Some 350 protesters have been injured, some by bullets and others by inhaling tear gas, in the chaos that has enveloped the highly secured area in the centre of Iraq's capital hosting government institutions and embassies.
Shots were fired in the fortified area which houses government buildings as well as diplomatic missions, an AFP correspondent said, as tensions soared amid an escalating political crisis that has left Iraq without a new government, prime minister or president for months.
Witnesses said earlier that Sadr loyalists and supporters of a rival Shiite bloc, the pro-Iran Coordination Framework, had exchanged fire.
The army announced a nationwide curfew from 7:00 pm (1600 GMT), and security forces later patrolled the capital.

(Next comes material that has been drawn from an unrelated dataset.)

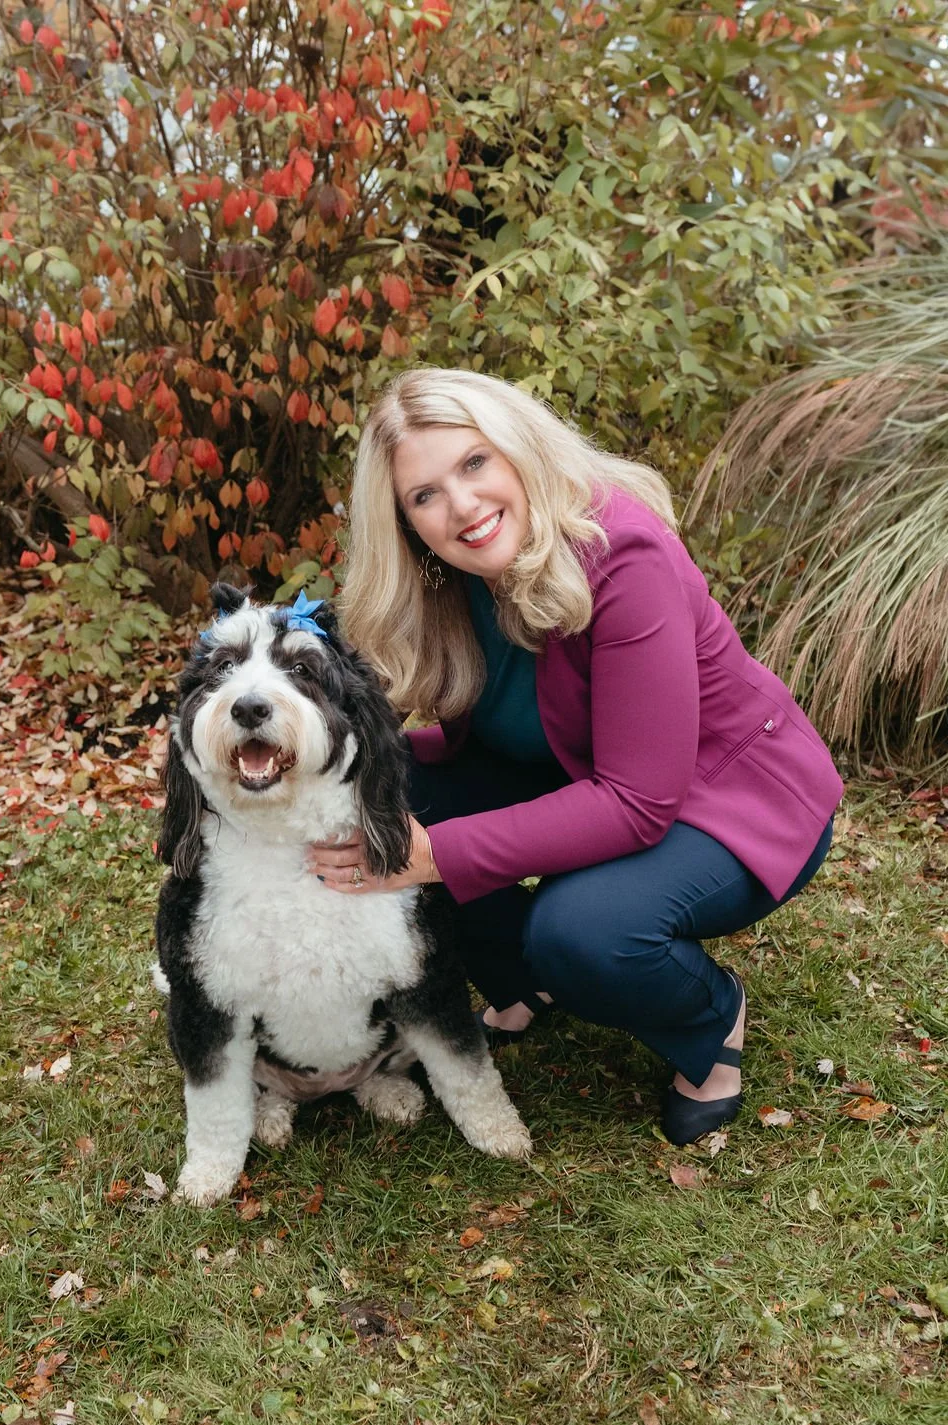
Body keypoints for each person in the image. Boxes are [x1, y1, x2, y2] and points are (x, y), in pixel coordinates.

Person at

Calling the developments "an extremely dangerous escalation", the United Nations Assistance Mission in Iraq (UNAMI) urged "all" sides to "refrain from acts that could lead to an unstoppable chain of events".
"The very survival of the state is at stake," it warned.
The United States also urged calm amid the "disturbing" reports of unrest in Baghdad.
Protests later spread to other parts of the country, with Sadr followers storming government buildings in the cities of Nasiriyah and Hillah south of Baghdad, an AFP correspondent and witnesses said, with some roads also blocked in Hillah.